One person might be “high-functioning” on medication and “low-functioning” without it. Someone else might be “low-functioning” on medication because of treatment-resistant symptoms. Another person might be “low-functioning” without medication but unable to take medication because they previously developed Neuroleptic Malignant Syndrome, or unwilling to take it for various reasons. And yet another person may be “high-functioning” without medication and choose not to take it, even though it could potentially resolve their symptoms, either because of previous side effects or they just don’t like the idea, etc.

Personally, I function pretty well ON medication … when it’s working. By functioning pretty well I mean I get the necessary things done. My son gets his medicines and his food and his diapers changed, and he gets to school and therapy and medical appointments. Those are the most important things, so I make sure they happen. I make myself acceptable-looking in public even if I haven’t showered in a couple of days. Things like cooking, cleaning, talking to people, those often take a back seat when my mood dips. I don’t always have the energy to brush my teeth, or to walk across the room for something that isn’t an emergency. I do my best though and I have enough good days to make up for what I’ve let slide on the bad days.

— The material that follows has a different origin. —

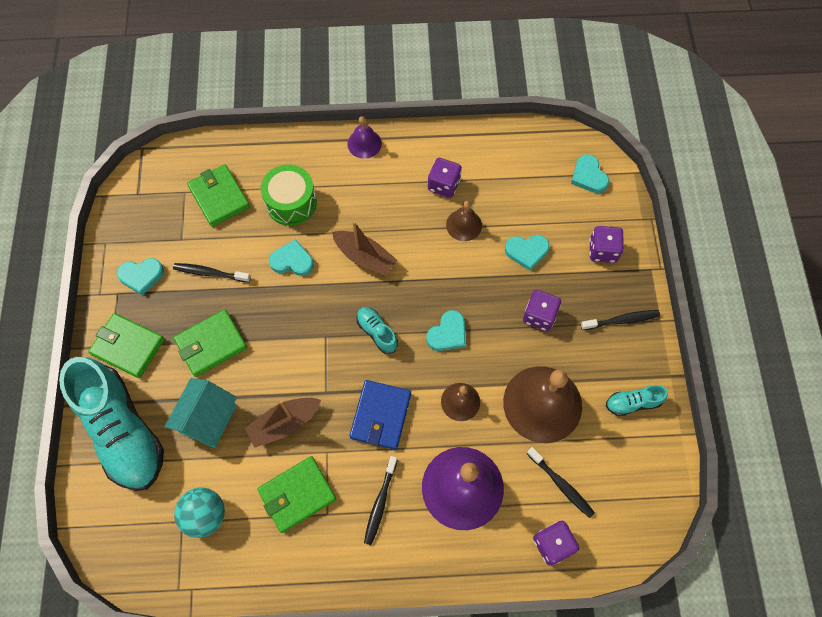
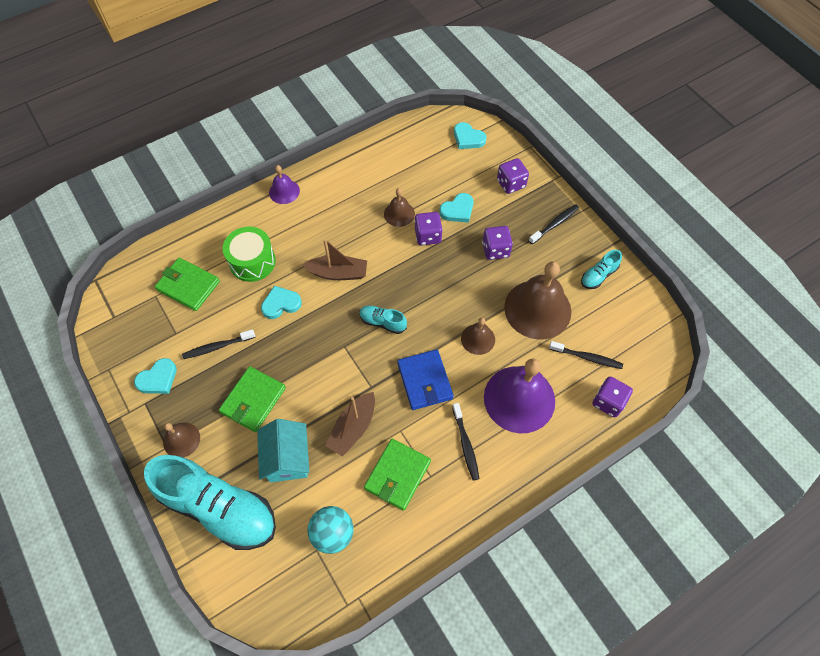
camera: 30 degrees left, 5 degrees down
green wallet [88,313,165,378] -> brown bell [163,422,200,457]
turquoise heart [426,310,466,351] -> none
purple dice [428,158,462,198] -> purple dice moved to [414,212,443,246]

Again, this is ON medication. I am also aware that my current medication regimen won’t work indefinitely.

I’ve read too many articles where people who identify themselves as “high-functioning” anxious/depressives don’t even address whether or not they take medication, or why/why not. But if we’re going to talk about functioning, medication matters, because one of the primary purposes of medication is to restore/increase a person’s ability to function in society. It matters, regardless of how you feel about medication. It has profound implications for society, for how we think and talk about human value, work, autonomy, responsibility.